The Freedom of the Road 1896-2007

The Freedom of the Road, that cherished tenet of British democracy that has allowed motorists over a hundred years of carbon footprint- to-the-floor driving, has crashed and burned after the announcement of plans to allow police to use traffic cameras to investigate all forms of crime, from minor matters such as terrorism all the way up to thinking bad thoughts about the government and failing to love Big Brother (in either its literary or televisual form).

The Freedom of the Road was granted to motorists at – absolutely coincidentally – the same time as it was denied to pedestrians accustomed to sauntering absent-mindedly along the middle of the Queen’s highway without a care in the world(1), a custom which still persists in many parts of East Anglia and throughout London and other cities during the rush hour.

As men, some uppity suffragette types and even toads(2) began to bowl down the tarmacadam at ever-increasing speeds, Britain’s motorists began a long and heady affair with The Freedom of the Road - the freedom to journey hither and yon at speeds of up to eight miles per hour in their mighty Edmunds & Wadden Autotrix cyclecar free from worry or the fear that they may have a daguerreotype of their likeness passed to the police in the event that they may be in the act of committing a crime or imagining what Queen Victoria’s ankles looked like.

In the twentieth century thinking about the monarch’s disrobed ankles gave way to thinking about how to drive further and faster without a care in the world – or even the slightest suspicion that the AA man was saluting you to get you to turn your good side to the hidden camera as he secretly photographed you for MI5's files.

However motorists’ freedoms began to be eroded faster than Richard Hammond in a race against Jeremy Clarkson and James May, as the right to speed through residential areas, blunder the wrong way down the motorway, pick your nose at traffic lights or even drive a burning 4x4 into an airport terminal were heavy-handedly outlawed.

Motorists soon found themselves hampered by sleeping policemen, speed cameras, the high cost of petrol and millions of other white-knuckled, grim-faced speed-freaks clogging up the roads in their own pursuit of The Freedom of the Road.

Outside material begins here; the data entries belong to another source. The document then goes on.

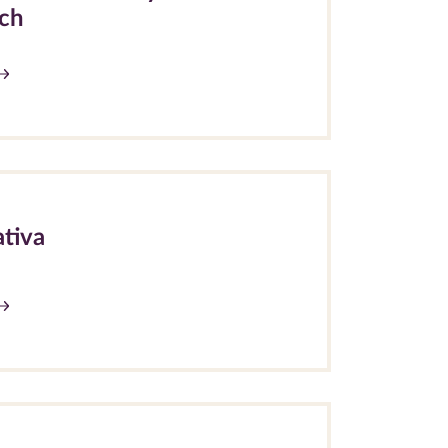
ch
ativa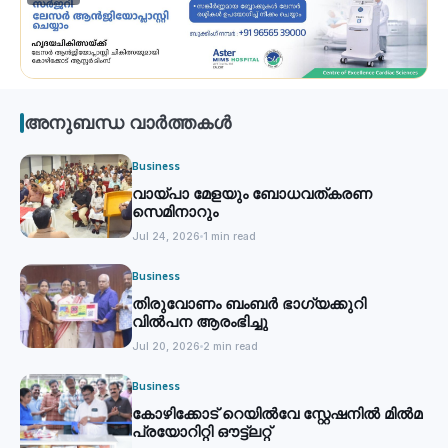
അനുബന്ധ വാർത്തകൾ
Business
വായ്പാ മേളയും ബോധവത്കരണ
സെമിനാറും
Jul 24, 2026
1 min read
Business
തിരുവോണം ബംബര്‍ ഭാഗ്യക്കുറി
വില്‍പന ആരംഭിച്ചു
Jul 20, 2026
2 min read
Business
കോഴിക്കോട് റെയില്‍വേ സ്റ്റേഷനില്‍ മില്‍മ
പ്രയോറിറ്റി ഔട്ട്‌ലറ്റ്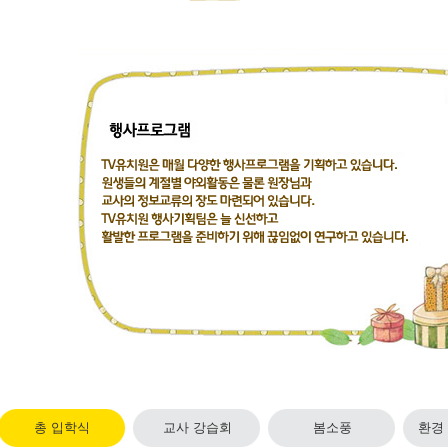
총 입학식
교사 강습회
봄소풍
환경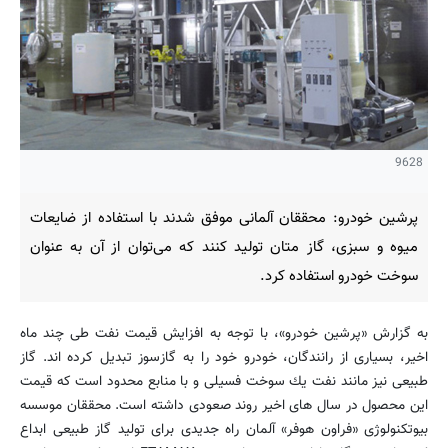
9628
پرشین خودرو: محققان آلمانی موفق شدند با استفاده از ضایعات
میوه و سبزی، گاز متان تولید كنند كه می‌توان از آن به عنوان
سوخت خودرو استفاده كرد.
به گزارش «پرشین خودرو»، با توجه به افزایش قیمت نفت طی چند ماه
اخیر، بسیاری از رانندگان، خودرو خود را به گازسوز تبدیل كرده اند. گاز
طبیعی نیز مانند نفت یك سوخت فسیلی و با منابع محدود است كه قیمت
این محصول در سال های اخیر روند صعودی داشته است. محققان موسسه
بیوتكنولوژی «فراون هوفر» آلمان راه جدیدی برای تولید گاز طبیعی ابداع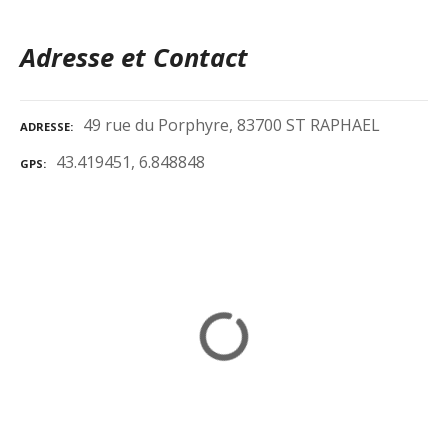
Adresse et Contact
49 rue du Porphyre, 83700 ST RAPHAEL
ADRESSE
43.419451, 6.848848
GPS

A nation of voyeurs who spent weeks watching a dozen morons people trapped in a TV studio every summer, became incensed at the thought of being photographed up to 300 times day in central London as they inched forward in first gear thinking about watching a dozen morons people trapped in a TV studio every summer.

The decision by the Home Office to give police access to traffic cameras in real-time rather than applying for the data on a case-by-case basis – or subscribing to Sky’s top-rating 24-hour Traffic Jam Channel – was the last potato in the exhaust pipe and The Freedom of The Road came to a sudden stop with a Flash! Bang! Wallop!

The Freedom of the Road will be buried at the St Alastair Stewart Church of Police, Camera, Action! The mourners will sing along to a selection of turgid mid-1970s guitar-based anthems from the Best of Top Gear CD while being photographed by undercover coppers posing as mourners. The service will be sponsored by Snappy Snaps and the driver of the hearse will be arrested and taken to Guantanamo Bay for thinking about picking his nose at a traffic light as he heads home.

(1) especially insofar as such cares related to being run over
(2) The As A Dodo editorial team must apologise at this point for the sloppy work by the junior staffer who prepared this piece, who appears to believe that Kenneth Grahame's Wind in the Willows contains an accurate record of motoring in the Edwardian era.